The epidemiologist in charge of Sweden's coronavirus response has dismissed the scientific evidence for mask-wearing as "astonishingly weak" and suggested that making face coverings mandatory could backfire.

Anders Tegnell, the face of his country's distinctive light-touch approach to Covid-19, said it was "very dangerous" to believe that facemasks on their own could control the spread of the disease.

He also conceded that Sweden had failed to protect its old people's homes against the virus but said the number of new infections in the care sector had dwindled away to a negligible level since the height of the outbreak four months ago.

Dr Tegnell has steered a markedly different course from those plotted by most other European countries, leaving bars, restaurants and most schools open throughout the pandemic.

His public health agency has maintained that there is no need for Swedes to wear facemasks even in crowded public spaces such as trains or shops, although they are recommended in most of the country's larger airport terminals.

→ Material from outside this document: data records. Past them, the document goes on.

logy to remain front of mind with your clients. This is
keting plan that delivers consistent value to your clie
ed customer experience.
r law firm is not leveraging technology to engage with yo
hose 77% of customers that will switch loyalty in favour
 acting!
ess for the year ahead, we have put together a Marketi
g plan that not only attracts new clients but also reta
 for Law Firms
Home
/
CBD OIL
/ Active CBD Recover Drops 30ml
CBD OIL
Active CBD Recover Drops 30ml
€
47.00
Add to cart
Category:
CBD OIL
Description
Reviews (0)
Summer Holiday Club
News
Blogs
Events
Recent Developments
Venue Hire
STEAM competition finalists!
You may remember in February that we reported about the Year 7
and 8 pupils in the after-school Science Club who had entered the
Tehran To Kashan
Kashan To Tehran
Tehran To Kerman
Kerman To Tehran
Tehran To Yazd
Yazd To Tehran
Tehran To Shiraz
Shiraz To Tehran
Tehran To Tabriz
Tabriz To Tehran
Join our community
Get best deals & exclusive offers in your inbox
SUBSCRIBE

This stands in contrast to the policies in nations such as the UK and Germany, which have slowly come round to the conclusion that facemasks help to limit coronavirus transmission, and Spain and Poland, which for a time made them compulsory outside the home.

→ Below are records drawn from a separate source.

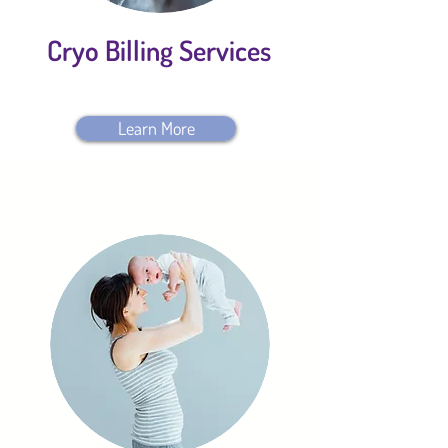
Cryo Billing Services
Learn More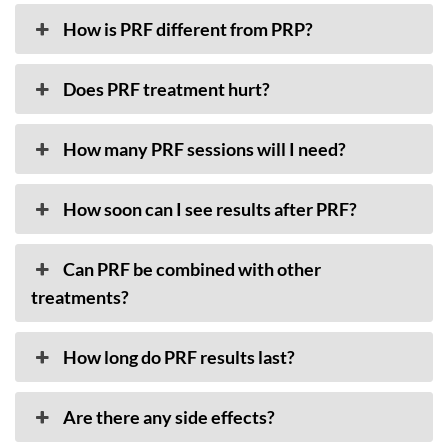
How is PRF different from PRP?
Does PRF treatment hurt?
How many PRF sessions will I need?
How soon can I see results after PRF?
Can PRF be combined with other
treatments?
How long do PRF results last?
Are there any side effects?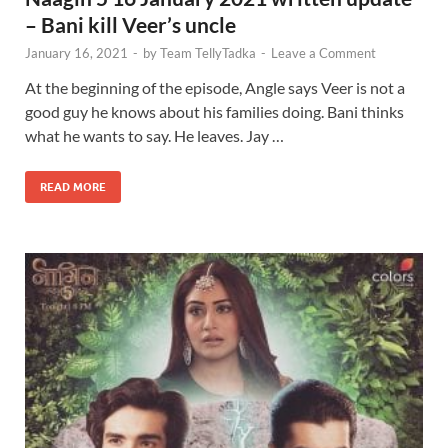
– Bani kill Veer’s uncle
January 16, 2021
-
by
Team TellyTadka
-
Leave a Comment
At the beginning of the episode, Angle says Veer is not a
good guy he knows about his families doing. Bani thinks
what he wants to say. He leaves. Jay …
READ MORE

However, Dr Tegnell said these decisions were not grounded in solid science. "The findings that have been produced through [the use of] facemasks are astonishingly weak, even though so many people around the world wear them," he told Bild, the German newspaper.

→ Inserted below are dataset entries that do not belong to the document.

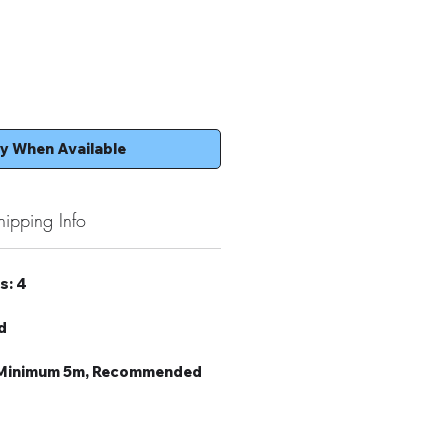
fy When Available
hipping Info
s: 4
d
: Minimum 5m, Recommended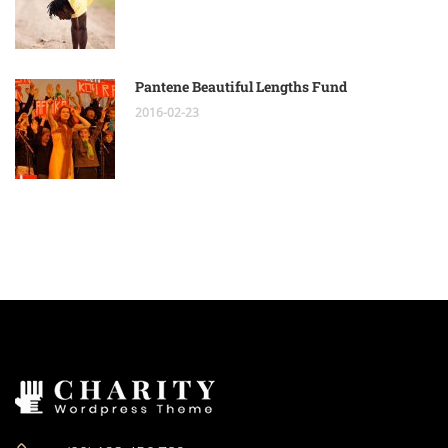
Pantene Beautiful Lengths Fund
2016-02-23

"I'm surprised that we don't have more or better studies showing what effect masks actually have. Countries such as Spain and Belgium have made their populations wear masks but their infection numbers have still risen. The belief that masks can solve our problem is in any case very dangerous."

The Swedish strategy has followed the two central principles that the coronavirus pandemic will be around for longer than any lockdown and that the only viable answer in the long run is to trust people to make sensible decisions for themselves.

"It is a Swedish tradition that we give a lot of responsibility to individuals and influence them," Dr Tegnell said. "So we never saw any reason to take more drastic measures."

As of today Sweden had recorded 5,763 Covid-19 deaths, more than the other Scandinavian countries put together. Yet the death rate has fallen from a peak of nearly 100 a day in mid-April to one or two a day in early August. The number of new infections also remains on a downward trajectory.